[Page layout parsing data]
::::::
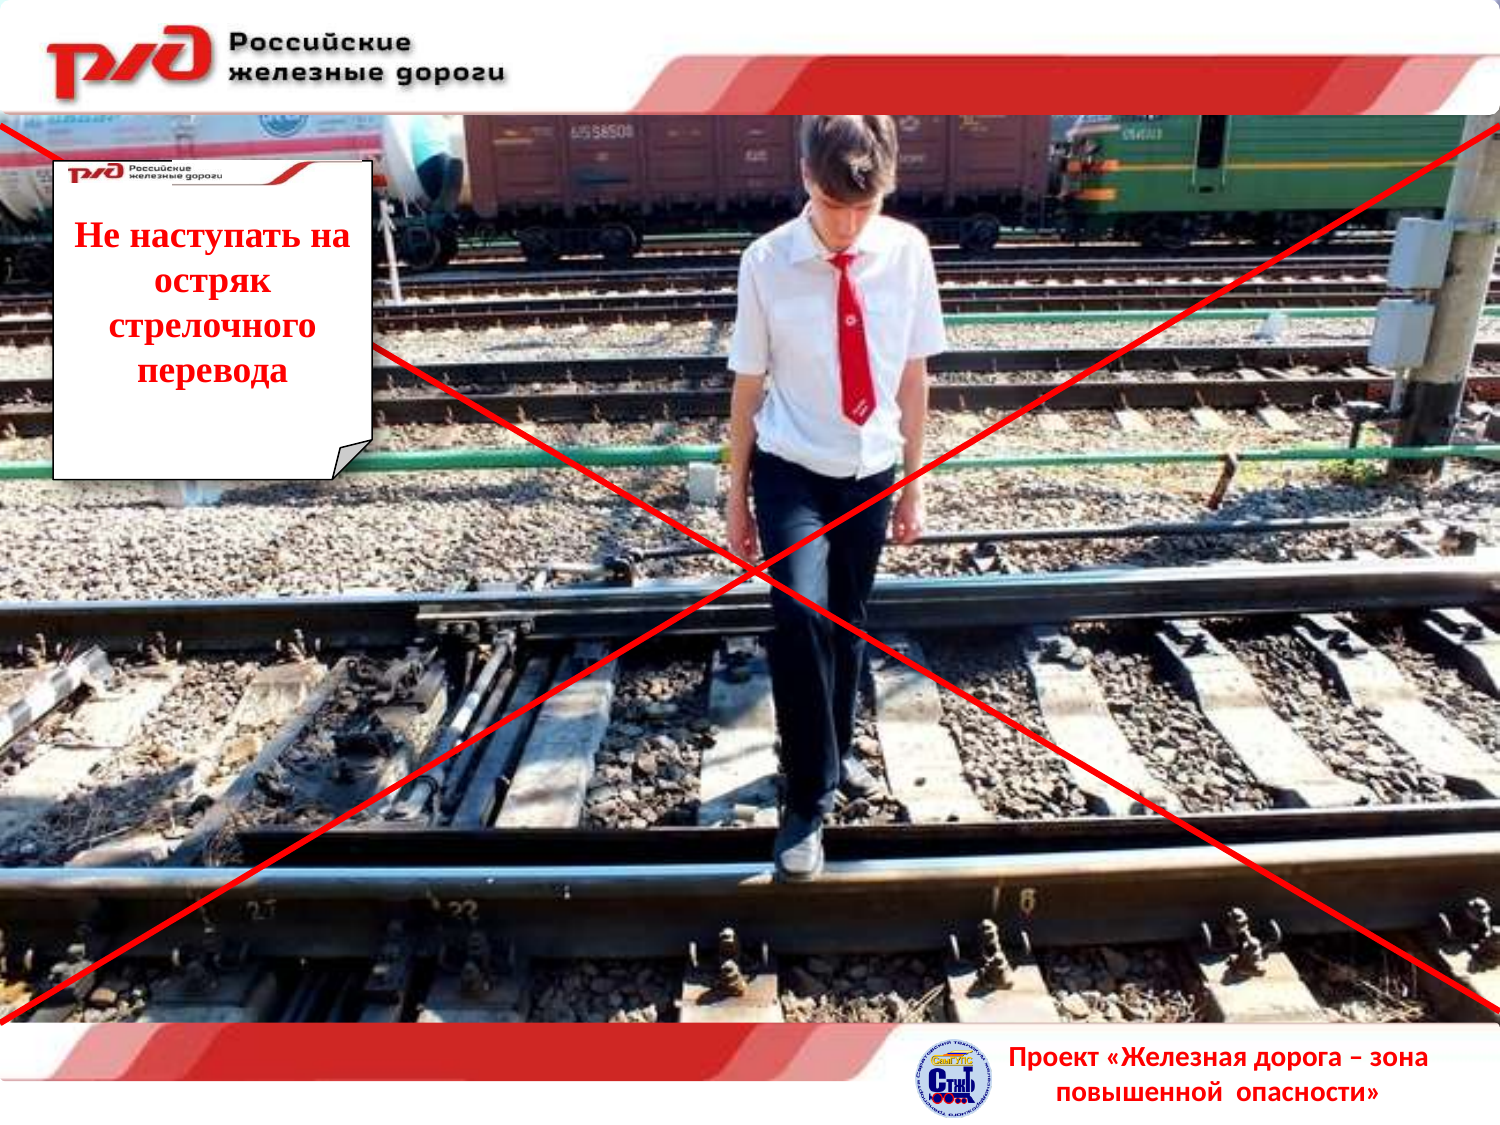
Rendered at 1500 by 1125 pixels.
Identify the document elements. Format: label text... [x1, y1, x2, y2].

text_box Проект «Железная дорога – зона повышенной опасности» [996, 1088, 1500, 1103]
picture [0, 0, 1500, 1118]
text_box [52, 160, 373, 480]
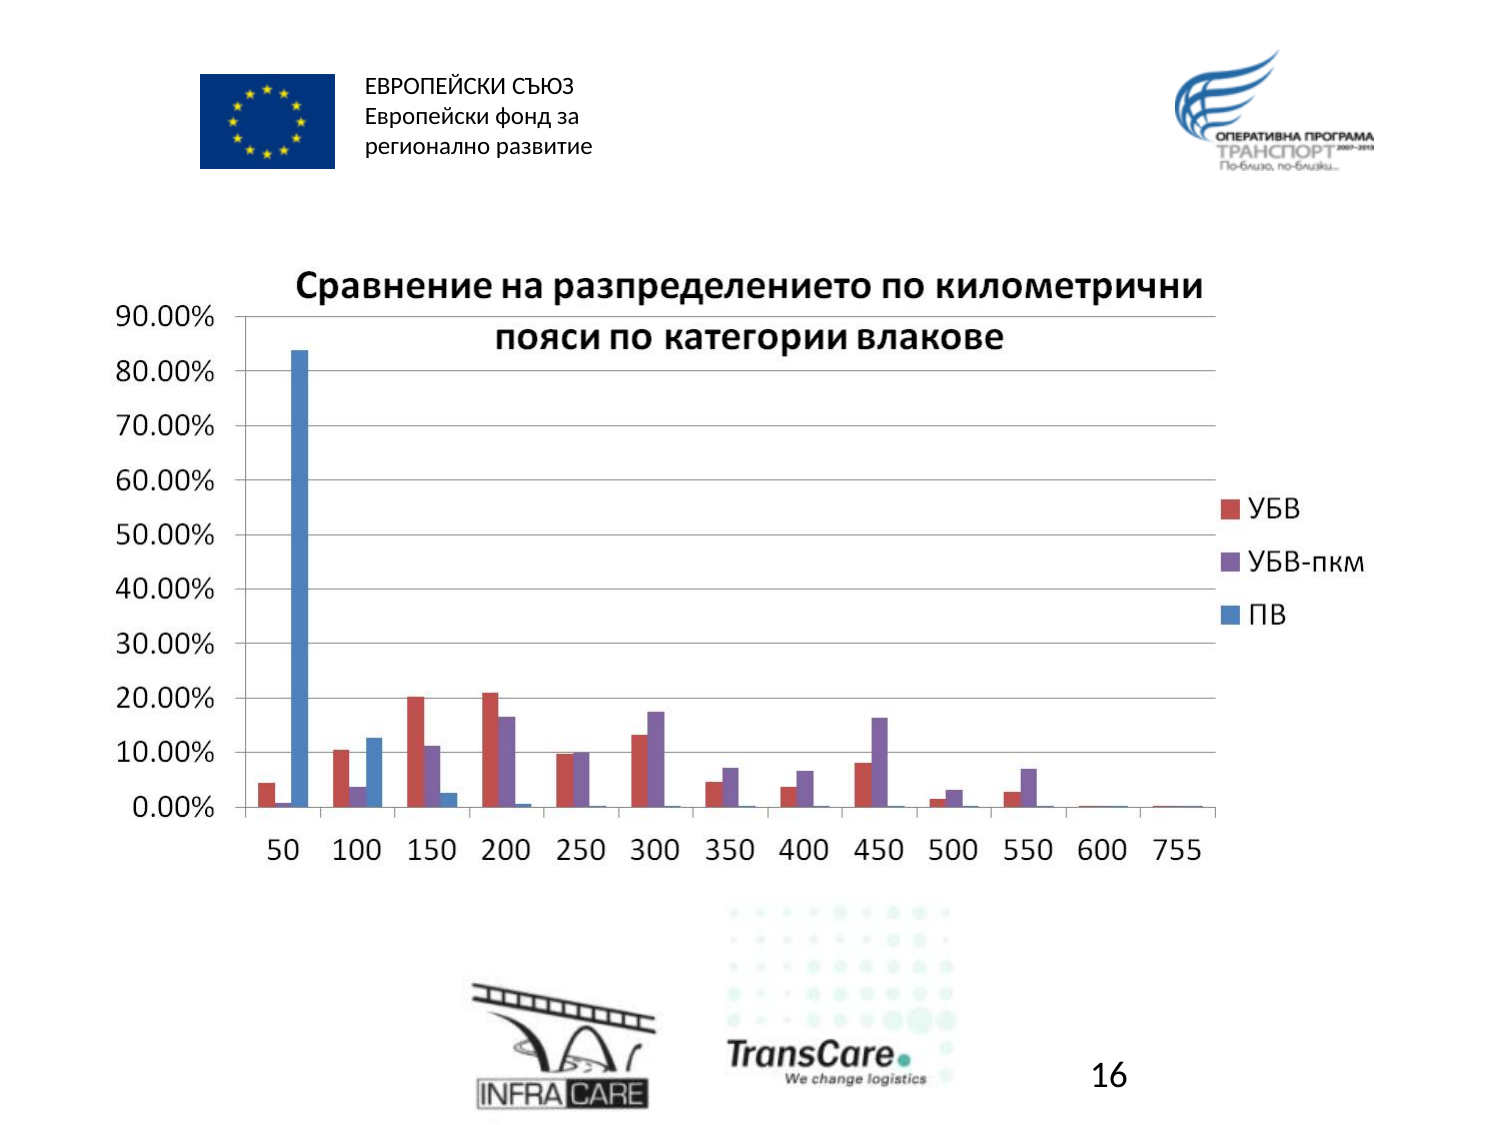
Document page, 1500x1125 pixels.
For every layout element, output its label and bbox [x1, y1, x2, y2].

picture [111, 242, 1389, 883]
picture [437, 974, 707, 1125]
picture [1175, 49, 1374, 171]
picture [725, 899, 961, 1093]
picture [200, 74, 335, 169]
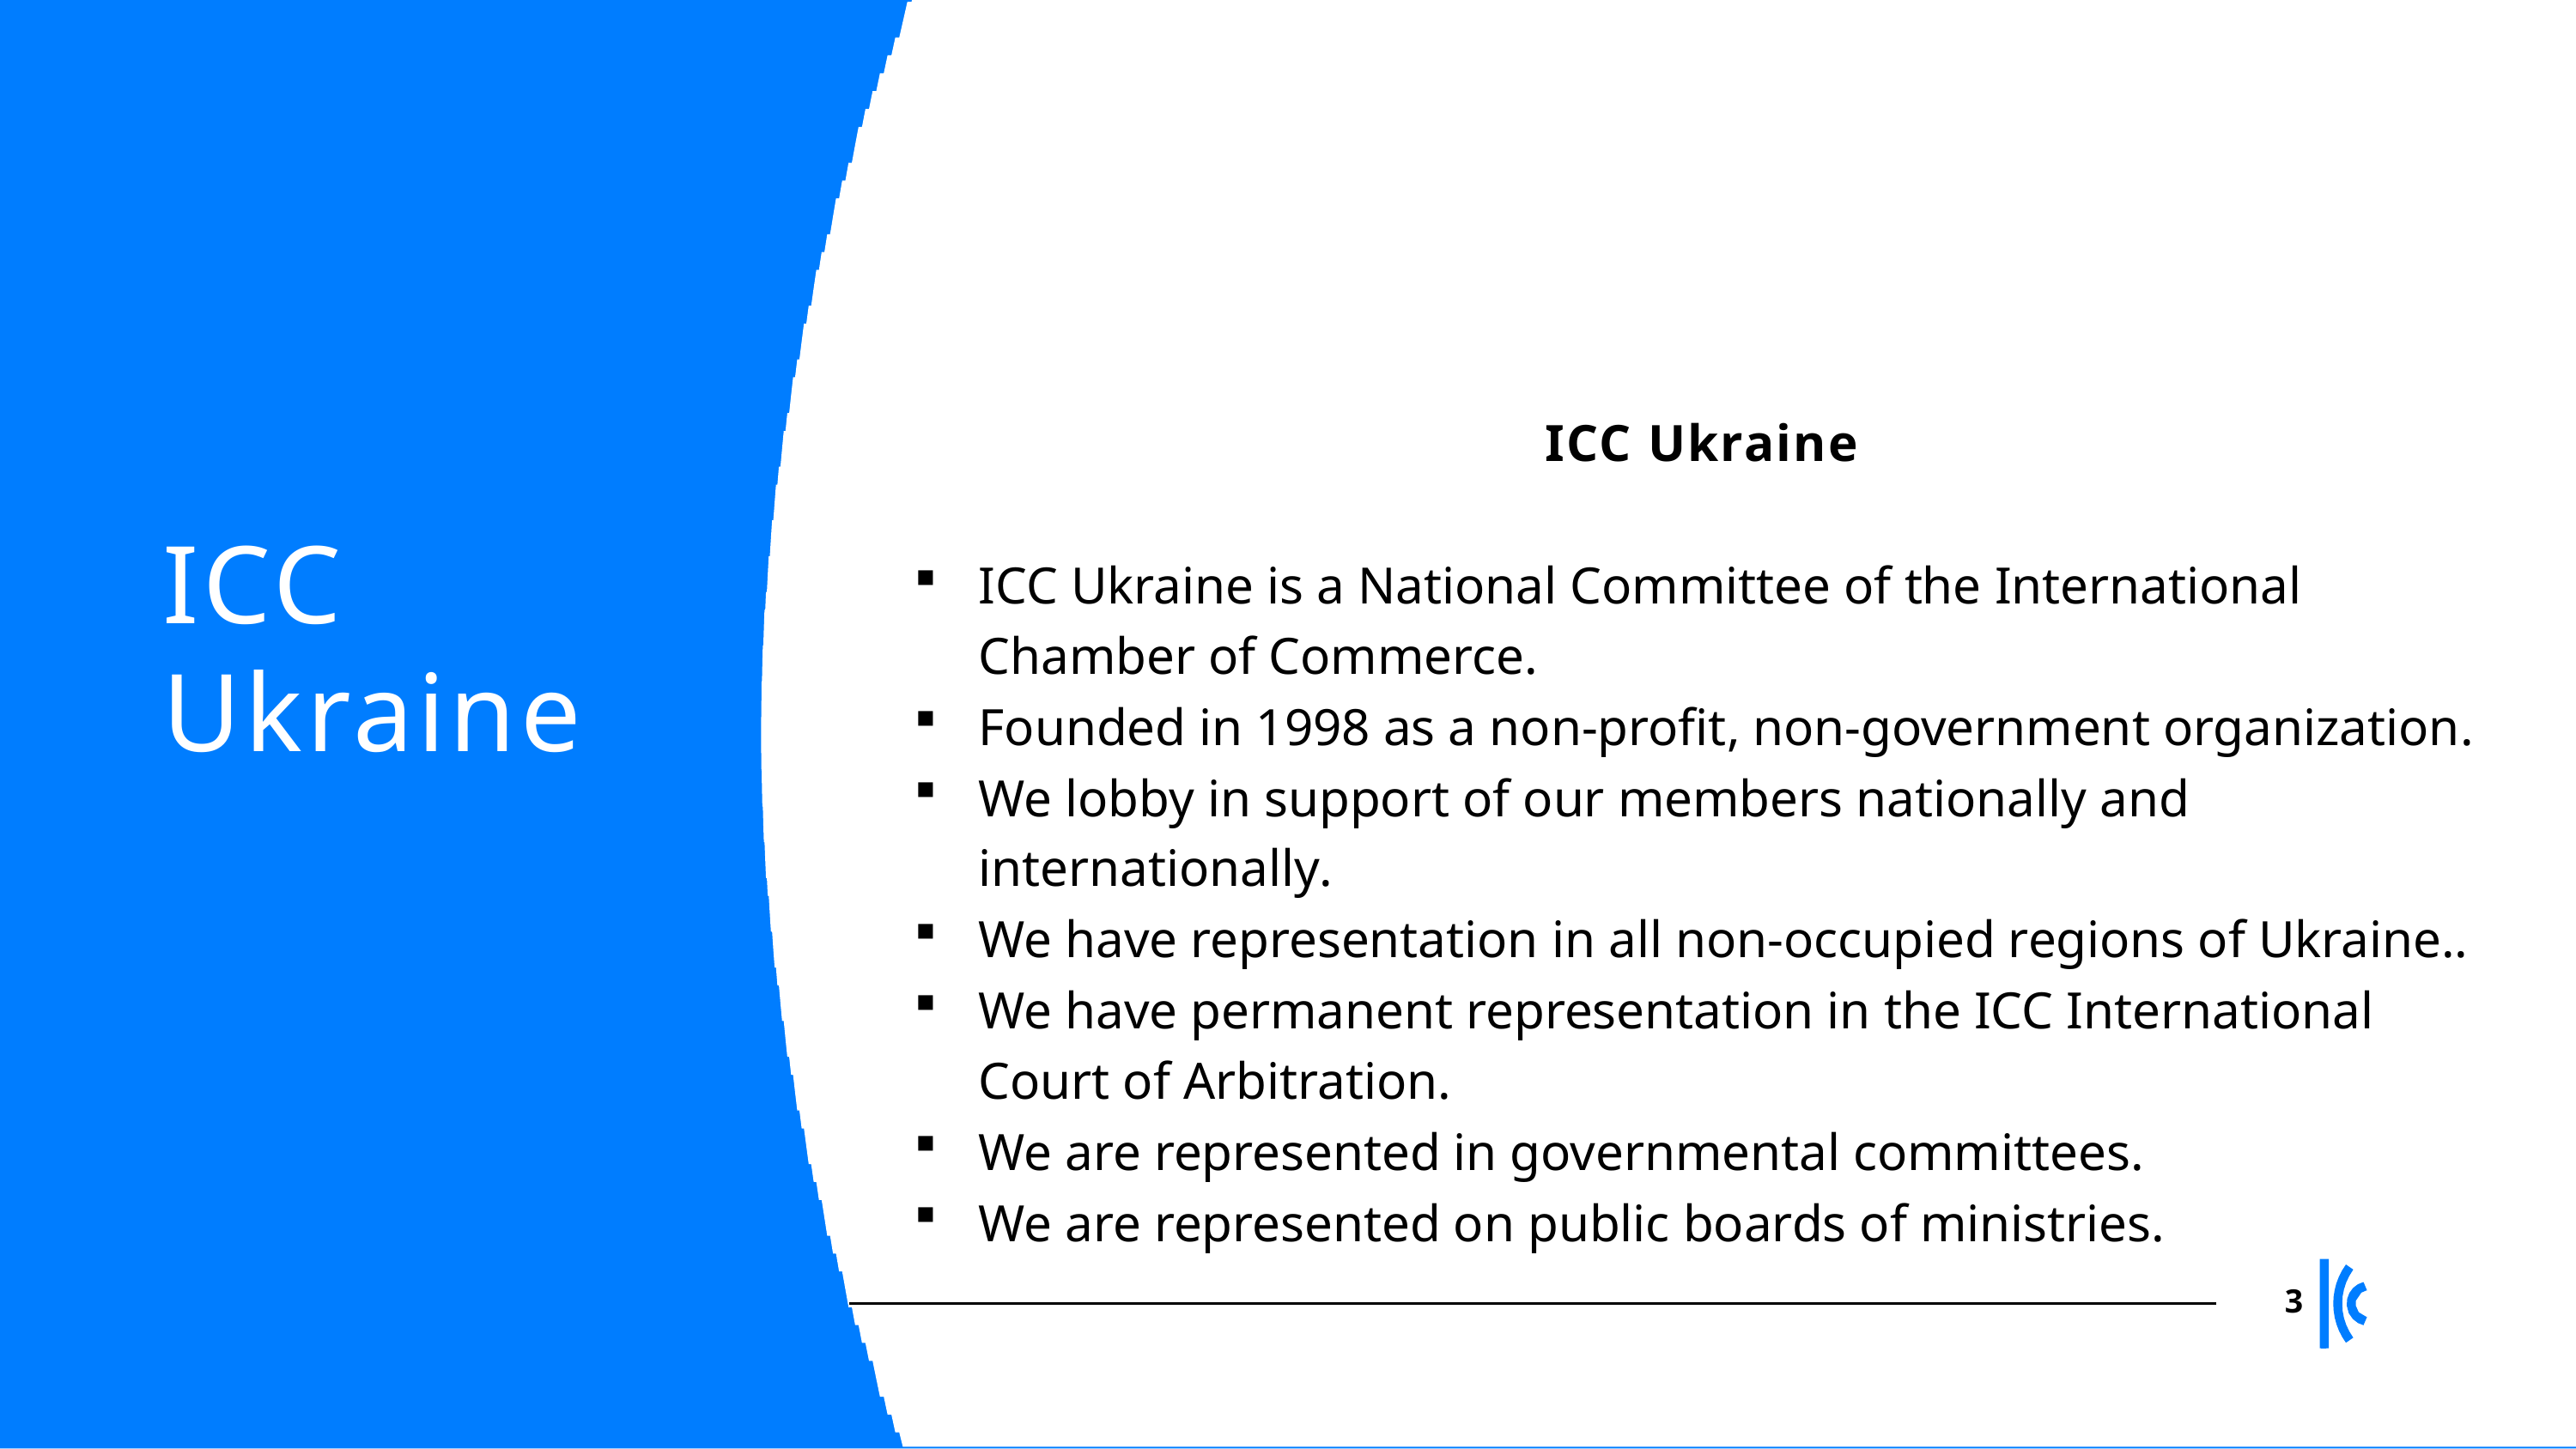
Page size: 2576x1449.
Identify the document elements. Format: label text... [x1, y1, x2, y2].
::::::
- Problem details -
Copy every entry exactly, leaving out the pictures.

- Answer to the problem -
Rendered at 1500 by 1125 pixels.
Identify the document elements. Format: label text... [x1, y1, x2, y2].

text_box Проект «Железная дорога – зона повышенной опасности» [996, 1088, 1500, 1103]
picture [0, 0, 1500, 1118]
text_box [52, 160, 373, 480]
Document page, 1500x1125 pixels.
For every layout element, output its label and bbox [x1, y1, x2, y2].

picture [111, 242, 1389, 883]
picture [437, 974, 707, 1125]
picture [1175, 49, 1374, 171]
picture [725, 899, 961, 1093]
picture [200, 74, 335, 169]
Page size: 2576x1449.
Identify the document elements. Format: label text... [x1, y1, x2, y2].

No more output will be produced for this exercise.